All these solutions have one thing in common though: they go to great lengths to place the blame for sql injections squarely at the feet of the web application developer. Granted, there are many defensive techniques which a developer should employ in order to foil sql injection attacks among other things, but in my opinion the fundamental security holes that make these attacks possible can only be fixed by sql database vendors themselves and not by web application developers. Let me explain.

There was a time when operating systems opened all ports on a computer by default, when smtp servers allow anyone to relay mail through them, when dns servers allow anyone to submit recursive queries and perform zone transfers. By the by, all these features were found to be exploitable holes and blocked by all modern software. However, it is not just that these holes are now commonly blocked — what is vitally important is that they are now commonly blocked by default.

This attitude of being secure by default has proven time and time again to be the correct one to take whenever an exploitable feature is identified or recognized. It has prevented countless unanticipated attacks against misconfigured computers while at the same time allowing experts to open these holes under controlled conditions when necessary. The problem with sql injection attacks today is that the insecure features that make these attacks possible have not been recognized as such even though they have been identified for quite some time.

- _Work instructions_:
Continue the text on SQL injection and secure-by-default design from where it stops.

- _Listed entries_:

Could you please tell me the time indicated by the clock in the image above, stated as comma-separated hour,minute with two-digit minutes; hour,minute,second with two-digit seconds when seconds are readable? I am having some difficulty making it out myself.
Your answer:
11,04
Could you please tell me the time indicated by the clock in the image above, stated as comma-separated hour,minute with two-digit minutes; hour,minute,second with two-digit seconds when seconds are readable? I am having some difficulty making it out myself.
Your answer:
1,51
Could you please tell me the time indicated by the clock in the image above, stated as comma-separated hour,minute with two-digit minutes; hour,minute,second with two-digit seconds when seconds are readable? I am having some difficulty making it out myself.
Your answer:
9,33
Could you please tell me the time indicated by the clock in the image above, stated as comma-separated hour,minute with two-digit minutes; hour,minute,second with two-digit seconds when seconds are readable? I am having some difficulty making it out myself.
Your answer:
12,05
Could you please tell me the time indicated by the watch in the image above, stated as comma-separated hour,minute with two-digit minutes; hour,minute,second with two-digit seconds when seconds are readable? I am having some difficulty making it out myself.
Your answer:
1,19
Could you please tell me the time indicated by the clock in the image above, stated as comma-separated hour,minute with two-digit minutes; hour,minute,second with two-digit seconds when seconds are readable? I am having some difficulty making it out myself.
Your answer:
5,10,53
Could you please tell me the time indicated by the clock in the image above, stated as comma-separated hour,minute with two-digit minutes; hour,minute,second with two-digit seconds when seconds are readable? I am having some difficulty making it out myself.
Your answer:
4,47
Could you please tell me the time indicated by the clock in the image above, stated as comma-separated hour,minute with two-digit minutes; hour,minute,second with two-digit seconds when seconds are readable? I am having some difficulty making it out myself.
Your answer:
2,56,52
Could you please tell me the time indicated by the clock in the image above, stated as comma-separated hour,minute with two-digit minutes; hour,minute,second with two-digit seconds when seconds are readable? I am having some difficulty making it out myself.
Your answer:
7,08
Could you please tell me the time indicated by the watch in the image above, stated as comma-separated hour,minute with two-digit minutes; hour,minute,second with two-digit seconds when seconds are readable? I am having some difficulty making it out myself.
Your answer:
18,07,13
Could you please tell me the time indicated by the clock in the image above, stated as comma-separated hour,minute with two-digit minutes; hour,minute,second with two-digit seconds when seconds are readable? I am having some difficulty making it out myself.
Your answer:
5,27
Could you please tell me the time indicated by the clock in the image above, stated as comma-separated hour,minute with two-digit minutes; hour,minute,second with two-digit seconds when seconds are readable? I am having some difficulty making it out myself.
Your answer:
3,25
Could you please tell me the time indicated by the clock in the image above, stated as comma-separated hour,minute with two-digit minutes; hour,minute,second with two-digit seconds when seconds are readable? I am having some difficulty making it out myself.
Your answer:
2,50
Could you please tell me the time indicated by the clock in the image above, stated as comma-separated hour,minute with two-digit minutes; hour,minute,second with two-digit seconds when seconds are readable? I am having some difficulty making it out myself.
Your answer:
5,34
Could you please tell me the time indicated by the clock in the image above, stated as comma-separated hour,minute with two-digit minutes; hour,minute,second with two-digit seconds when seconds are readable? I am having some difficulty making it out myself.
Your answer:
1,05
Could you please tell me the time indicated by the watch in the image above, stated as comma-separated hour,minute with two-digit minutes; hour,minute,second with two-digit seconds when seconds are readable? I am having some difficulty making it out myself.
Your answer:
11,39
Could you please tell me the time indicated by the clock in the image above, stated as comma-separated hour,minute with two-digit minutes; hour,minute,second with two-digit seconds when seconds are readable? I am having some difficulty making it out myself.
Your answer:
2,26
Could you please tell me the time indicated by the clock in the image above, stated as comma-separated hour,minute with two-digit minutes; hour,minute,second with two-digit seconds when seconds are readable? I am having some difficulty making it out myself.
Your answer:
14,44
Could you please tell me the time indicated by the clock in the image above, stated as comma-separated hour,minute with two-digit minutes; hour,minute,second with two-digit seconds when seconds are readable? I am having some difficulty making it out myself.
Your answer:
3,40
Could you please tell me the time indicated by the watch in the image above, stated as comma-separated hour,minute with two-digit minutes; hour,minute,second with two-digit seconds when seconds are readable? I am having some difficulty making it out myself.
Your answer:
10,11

- _Output for this exercise_:
What are these features, you ask. There are two of them and for the purposes of this article I will refer to them as multistatement query execution (MQEXEC) and union query execution (UQEXEC). The first feature allows an sql database engine to execute multiple statements in one query. For example, when faced with a query such as
SELECT a FROM table1; DROP table2;

the database engine will happily execute both statements in the query one after the other. The second feature (UQEXEC) allows the database engine to combine the results of multiple substatements into one dataset. For example, when faced with a query such as
SELECT a,b FROM table1 UNION SELECT c,d FROM table2;

the database engine will happily combine the results of each select substatement into one dataset (subject to certain restrictions which are not relevant here).

The problem with these features, and the reason they are such a huge security hole in today's computing environment, is that they allow an attacker to modify queries in web applications in unforeseeable ways with devastating consequences for all parties concerned. For example, it is quite natural for a web application developer to write a query such as
SELECT a,b FROM table1 WHERE c = '+ParameterValue;

along with a text box that allows the web application user to enter the parameter value. But an attacker can instead enter a parameter value that will turn this simple query into a multistatement query with malicious side-effects. Many pundits will no doubt blame the developer for writing a query like this in the first place. Yet that is not really the problem here. The problem here, really, is that when the developer wrote this query, he or she wrote it under a very specific assumption and most database engines do not provide a way for him or her to require that this assumption be enforced.

The specific assumption made by the developer here is that this query will not ever be a multistatement query. Unfortunately for the developer, however, the sql dialect of most database engines does not provide any way for the developer to make this assumption explicit or to require its enforcement. Even worse for the developer is the fact that these database engines operate in a mode that enables the MQEXEC and UQEXEC features by default — thereby making the attacker's task tremendously easier than the developer's, with the expectation that the developer should work around this sorry state of affairs in some way.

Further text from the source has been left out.